The Scream Team 

Asking Alexandria guitarist berates fans who don't like the band's new approach

Between their South American headlining tour that ended last month, and their North American tour starting next month, English rockers Asking Alexandria spent their time off producing their upcoming untitled third album. Guitarist Ben Bruce founded the band in 2008 after returning to England from Dubai, and the act has toured relentlessly since the release of 2009's Stand Up and Scream, an album that established it as a screamo sensation. Bruce recently called to talk about the group's ever-changing musical style and how the band has matured in the past couple of years.

Your forthcoming record has already made some "most anticipated" lists. What can fans expect?

I think it's definitely the best record yet. We took a lot more time perfecting the songs, more on the structure, and how the songs play. On our last two albums, we'd get stuck right in and throw a breakdown in, but in this record we really tried to avoid that and write proper music for once.

You released the single "Run Free" from it already. How's that being accepted?

Really, really well, actually. I was a little bit apprehensive because it's quite different from our previous two records, but people seem to really enjoy it, so it's like a sigh of relief. I hope they enjoy the rest of the record, too.

You guys came out in 2009 with Stand Up and Scream and fans were in love, but since then, there's been a lot of talk that your sound has changed. What do you think?

I think that's the most narrow-minded, stupid thing any music fan in general can think. Obviously, we changed. We were 17 and 19 when we wrote that fucking record. We've been through a lot; a lot of things that influence us now weren't influencing us back then. I love that record and I'm really proud of what we did, but we couldn't keep releasing the same record over and over again, because our fans would get bored and we would get bored as well. The point is, if you want Stand Up and Scream again, go buy it again.

What do people think changed?

We don't have synth breaks anymore. We still use synthesizers and electronic sounds, but we figured out how to make it work instead of having it like one minute we're heavy, then the next we're in synth. I guess we changed the content too. We're no longer swearing at girls. This newer stuff is more about our alcohol problems and all the stuff we've been through. And our new record, again, is sort of facing those demons and readdressing our demons that still haunt us a little bit, but overall I think it's still more positive and a natural outlet. So I guess we'll probably get a little shit for not screaming about fucking whores and that bit.

That's what your short film, Through Sin + Self Destruction, was about. What was the decision to make a film?

We were just bored of everything everyone was releasing. Music videos, they were all the same, including ours, like "The Final Episode" and "Prophecy," we were just playing in a space. We were bored. No one had done anything edgy or honest for a long time. So we thought, "Fuck it. The album already has good insight, why not put it in short film version as well, to try and allow people to see what we were sort of going though, the deep end of touring and being away from family, getting addicted to drugs and alcohol and sort of fucking our lives up a little bit."
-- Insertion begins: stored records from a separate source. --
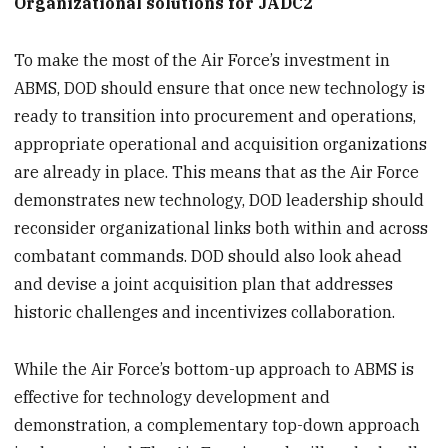
Organizational solutions for JADC2
To make the most of the Air Force’s investment in
ABMS, DOD should ensure that once new technology is
ready to transition into procurement and operations,
appropriate operational and acquisition organizations
are already in place. This means that as the Air Force
demonstrates new technology, DOD leadership should
reconsider organizational links both within and across
combatant commands. DOD should also look ahead
and devise a joint acquisition plan that addresses
historic challenges and incentivizes collaboration.
While the Air Force’s bottom-up approach to ABMS is
effective for technology development and
demonstration, a complementary top-down approach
What kind of response did the film get?

It was a mixed response. There were a lot of people that thought it was really, really cool, and there were a lot of our fans that were genuinely concerned and worried for us. They didn't realize life was like that for us. We got a lot of support from people saying they're glad we're getting better, so I think releasing the video was definitely the right direction for us, because it sort of helped us get over that stage in our lives, as well. It kind of like, cleansed us of that chapter.
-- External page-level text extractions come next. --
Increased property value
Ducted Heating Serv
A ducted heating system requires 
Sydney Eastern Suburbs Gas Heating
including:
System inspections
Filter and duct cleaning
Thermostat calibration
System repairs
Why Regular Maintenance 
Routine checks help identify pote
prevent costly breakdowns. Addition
So now that you've faced the demons do you have a different focus now?

Yeah, but I mean we still drink, fuck too much, do too many drugs, but it's nowhere near that point now. I think we realized that we actually matter to people and inspire people, which is a really nice feeling but it's a huge responsibility, and rather than use our voices to sort of talk about mayhem, we decided to start to focus on people having a tough time and let them know that we're here for them. We've been through a lot of stuff ourselves, and it's really about telling them that we're on the other side, and we're here for them.
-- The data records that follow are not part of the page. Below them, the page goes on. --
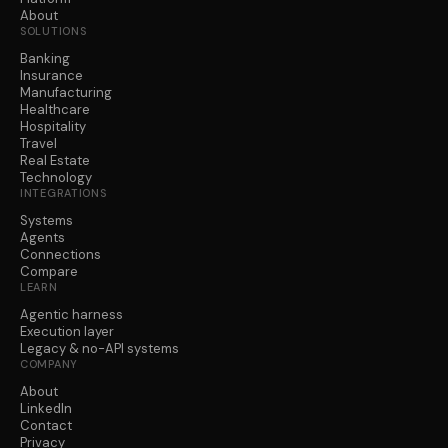
About
SOLUTIONS
Banking
Insurance
Manufacturing
Healthcare
Hospitality
Travel
Real Estate
Technology
INTEGRATIONS
Systems
Agents
Connections
Compare
LEARN
Agentic harness
Execution layer
Legacy & no-API systems
COMPANY
About
LinkedIn
Contact
Privacy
How would you describe your band in terms of genre and influence to someone who's never heard you?

We're just a modern-day rock band. I hate when people come up with stupid names for it.

Like putting "core" at the end of everything?

Exactly. That fucking shit like "shitcore," "crabcore," "metalcore," "gaycore." I don't know. We're a modern-day metal or rock band. We're influenced by bands like Motley Crue and Aerosmith, Guns N Roses, all that stuff, which everyone knows by now, but we also draw a lot of influence from bands like Slipknot and Avenged Sevenfold. We sort of take from it all and make it our own.

Who would you want to tour with in the future?

We always wanted to tour with Slipknot, and we've done that. We wanted tour with Avenged Sevenfold, and we've done that. We wanted to play with Guns N Roses, and we've done that. I don't know. I just love touring. If we could play with Ozzy Osbourne that would be awesome, but, let's face it, he's not touring much anymore. If we came out with Slipknot again that would be awesome.

What's something about the band fans probably don't know?

We all actually have vaginas, no penises. We're actually a girl band. Just trying to be honest.